For those who want to dig further, the main advance of the '412 patent, according to FieldTurf's filing, was that it employed grass ribbons "having a length about twice as long as the spacing between the rows of ribbons" and in a unique three-layered particulate infill system comprised of a bottom layer of washed silica sand, a mix of cryogenic rubber and silica, and a top layer of larger-sized cryogenic rubber, in which "the thickness of the particulate material is at least two-thirds the length of the ribbons."

Here's a look at FieldTurf's patented system:

In its infringement complaint, FieldTurf asserted that after the issuance of the '412 patent, AstroTurf offered for sale, sold and installed certain synthetic turf products covered by one or more of the claims of the '412 patent.  In addition to the patent infringement claim, FieldTurf alleged violations of the Lanham Act and unfair competition under Michigan common law, asserting AstroTurf had intentionally engaged in unfair methods of competition by making false and/or misleading statements about its products.

Not content to wonder if those patented grass stains would come out in the wash, AstroTurf counterclaimed for a declaratory judgment that the '412 patent was invalid, and not infringed, and also asserted violations of the Lanham Act, unfair competition and defamation.  According to AstroTurf, its competitor withheld material information from the USPTO that would have affected the patentability of the '412 patent.

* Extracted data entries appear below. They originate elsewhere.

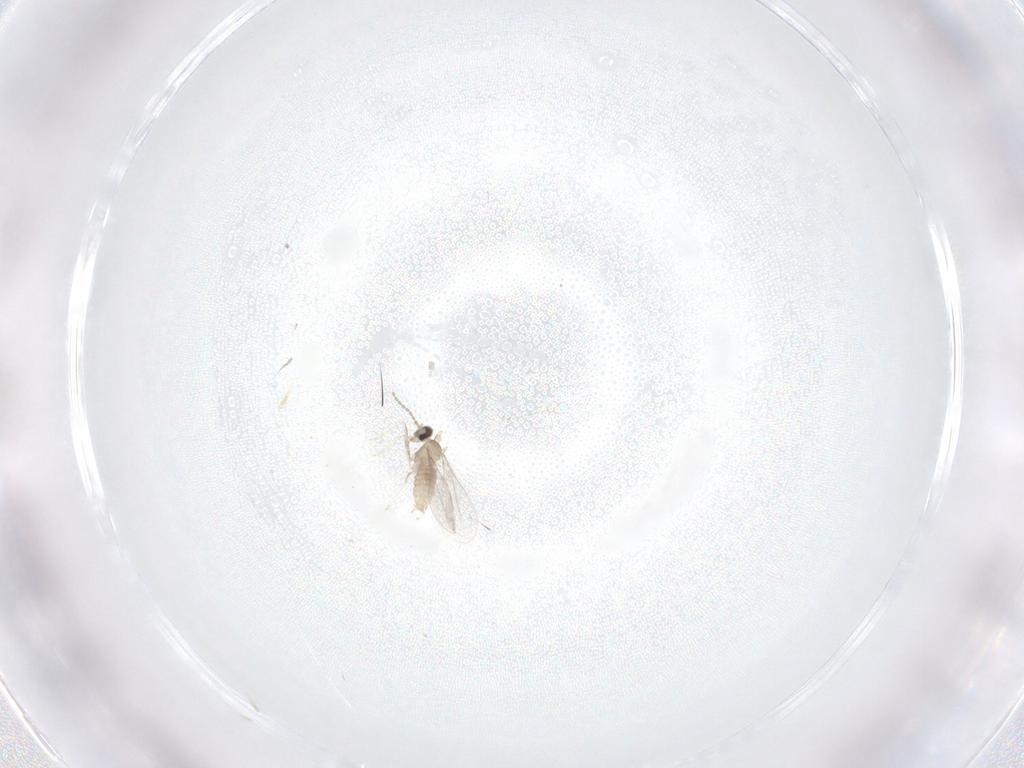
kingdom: Animalia
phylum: Arthropoda
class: Insecta
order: Diptera
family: Cecidomyiidae
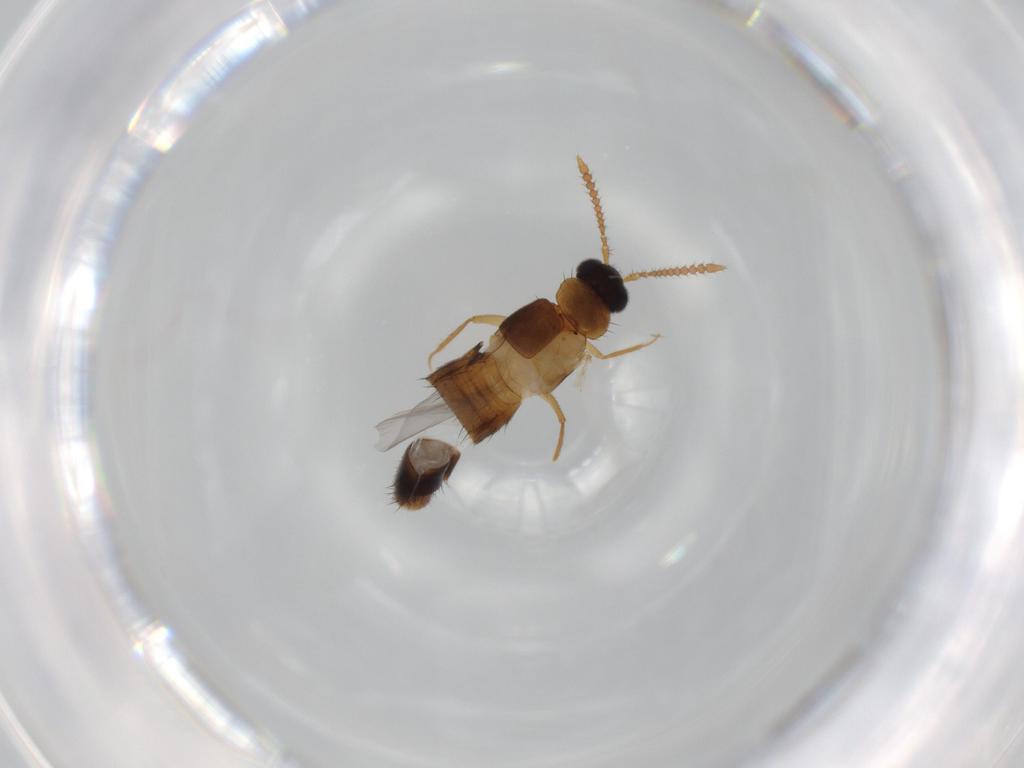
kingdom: Animalia
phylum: Arthropoda
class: Insecta
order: Coleoptera
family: Staphylinidae
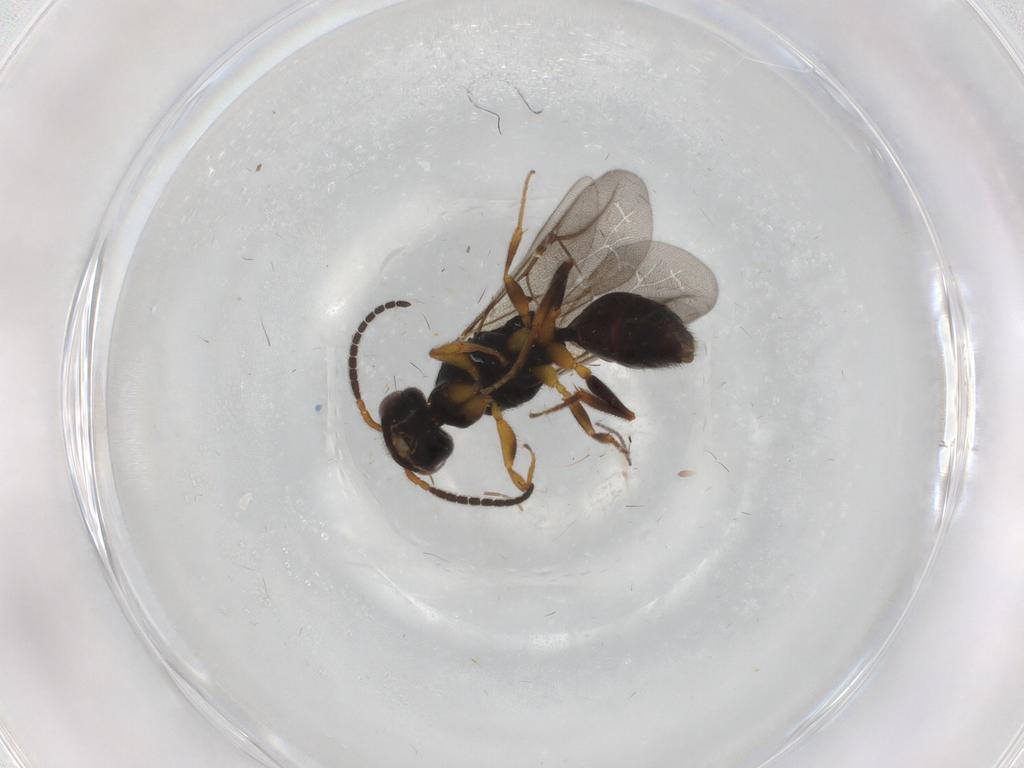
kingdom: Animalia
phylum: Arthropoda
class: Insecta
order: Hymenoptera
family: Bethylidae
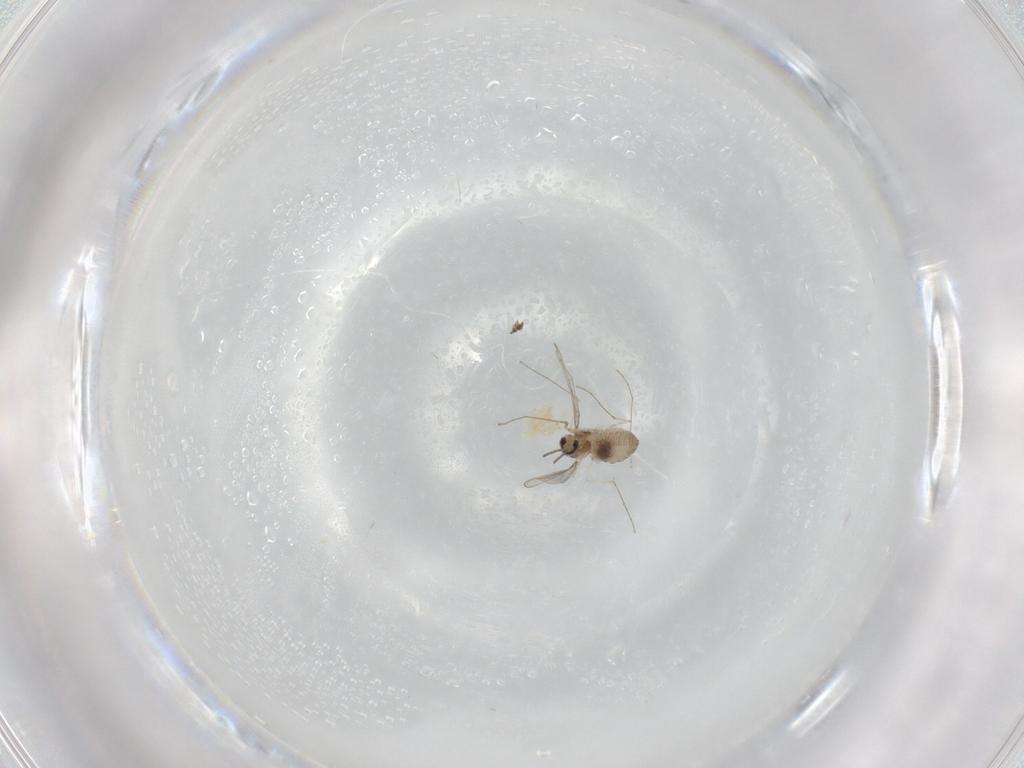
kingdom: Animalia
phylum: Arthropoda
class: Insecta
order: Diptera
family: Cecidomyiidae
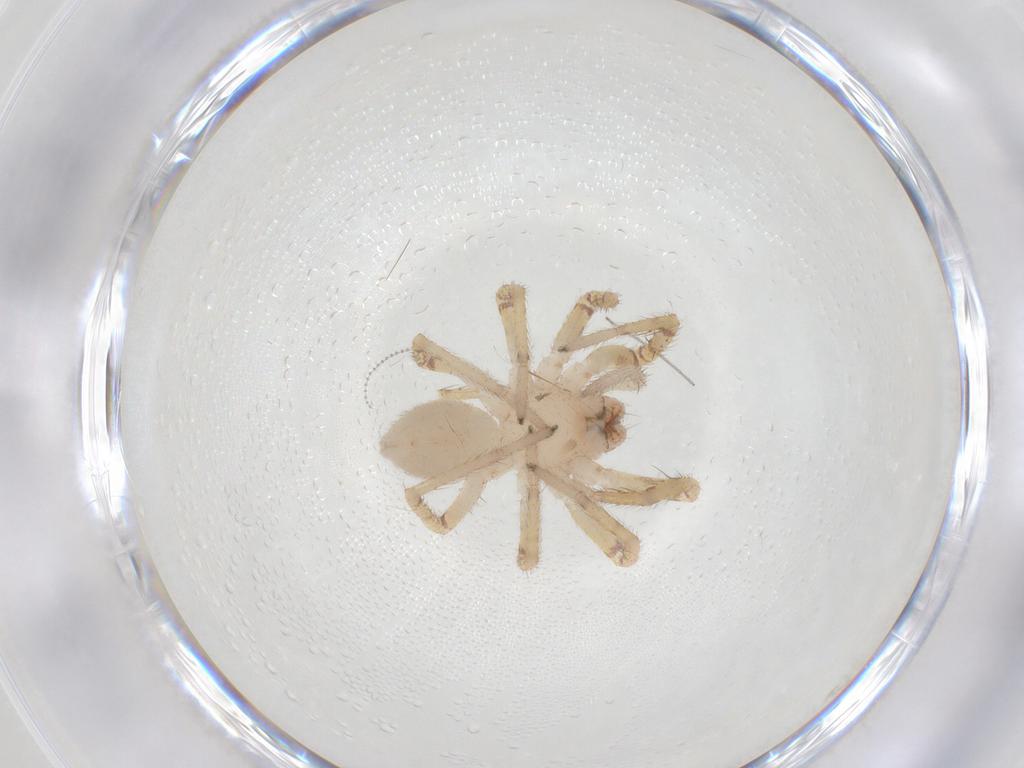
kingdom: Animalia
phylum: Arthropoda
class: Arachnida
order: Araneae
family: Corinnidae
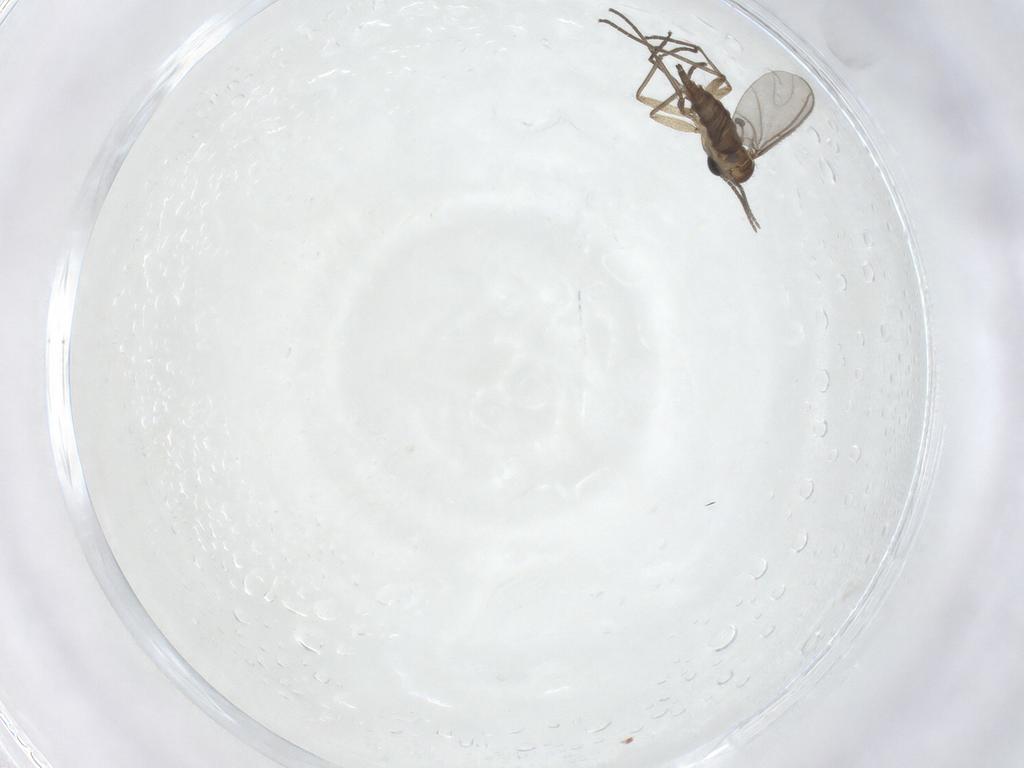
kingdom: Animalia
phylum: Arthropoda
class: Insecta
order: Diptera
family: Sciaridae
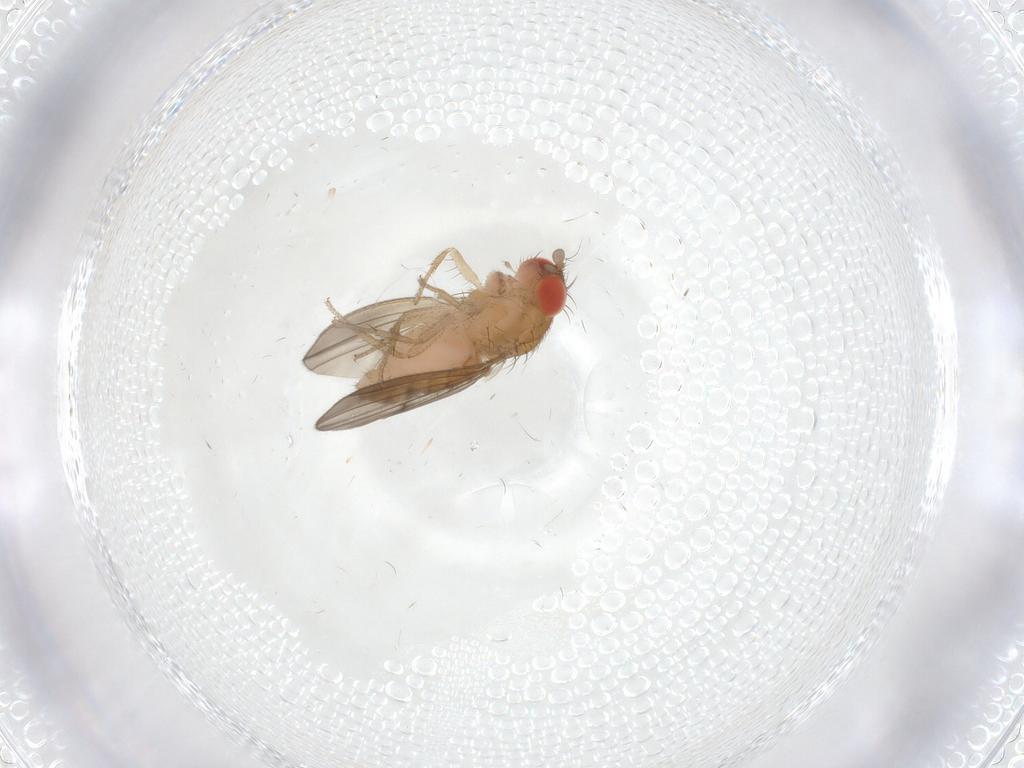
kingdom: Animalia
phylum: Arthropoda
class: Insecta
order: Diptera
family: Drosophilidae
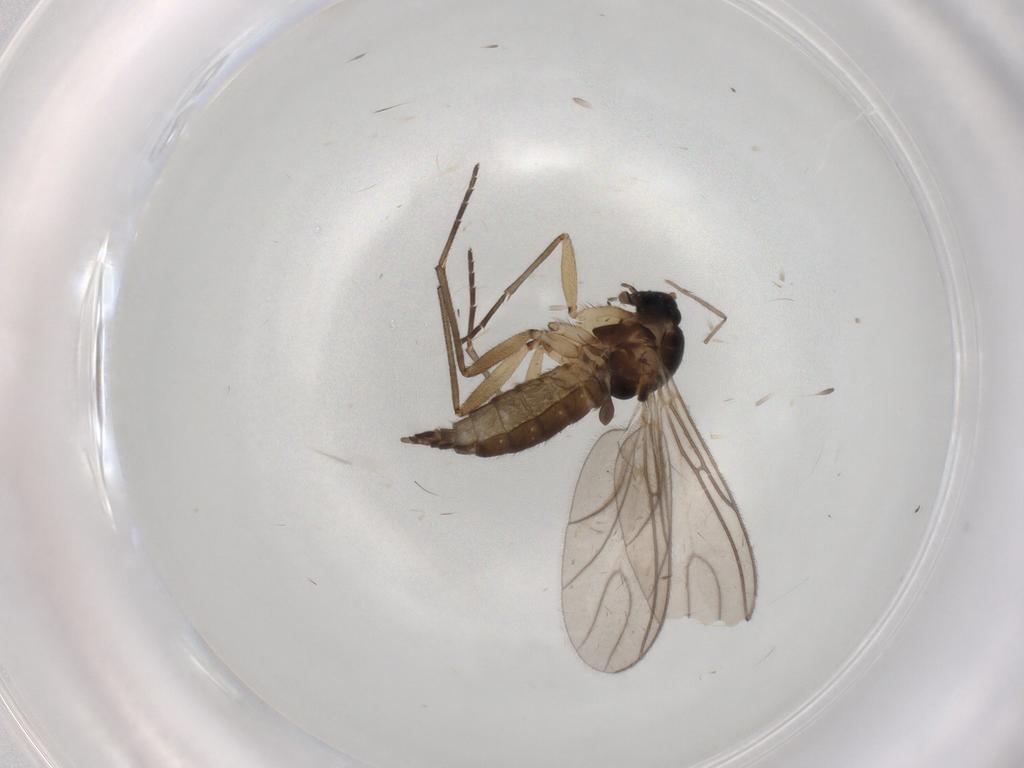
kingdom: Animalia
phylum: Arthropoda
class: Insecta
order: Diptera
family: Sciaridae
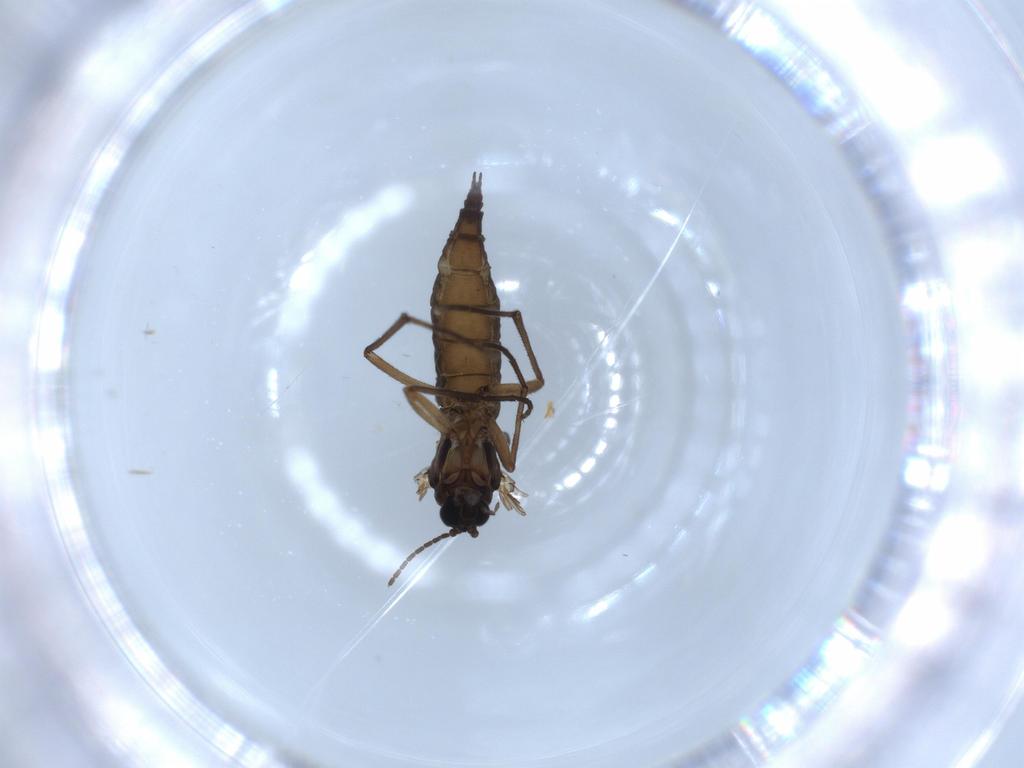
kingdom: Animalia
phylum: Arthropoda
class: Insecta
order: Diptera
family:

Ultimately, the jury disagreed, finding that AstroTurf willingly infringed the '412 patent and awarding FieldTurf $30 million in lost profits and reasonable royalties.  The jury also rejected, in their entirety, AstroTurf's counterclaims, and following the verdict, the parties have filed multiple post-trial motions.  Bouncing right up after that ferocious tackle, Astroturf announced that the ruling will not impact customers because it only relates to a limited line of products in its portfolio and that the company may appeal the judgment.  For now, however, it looks like the grass is greener on FieldTurf's side.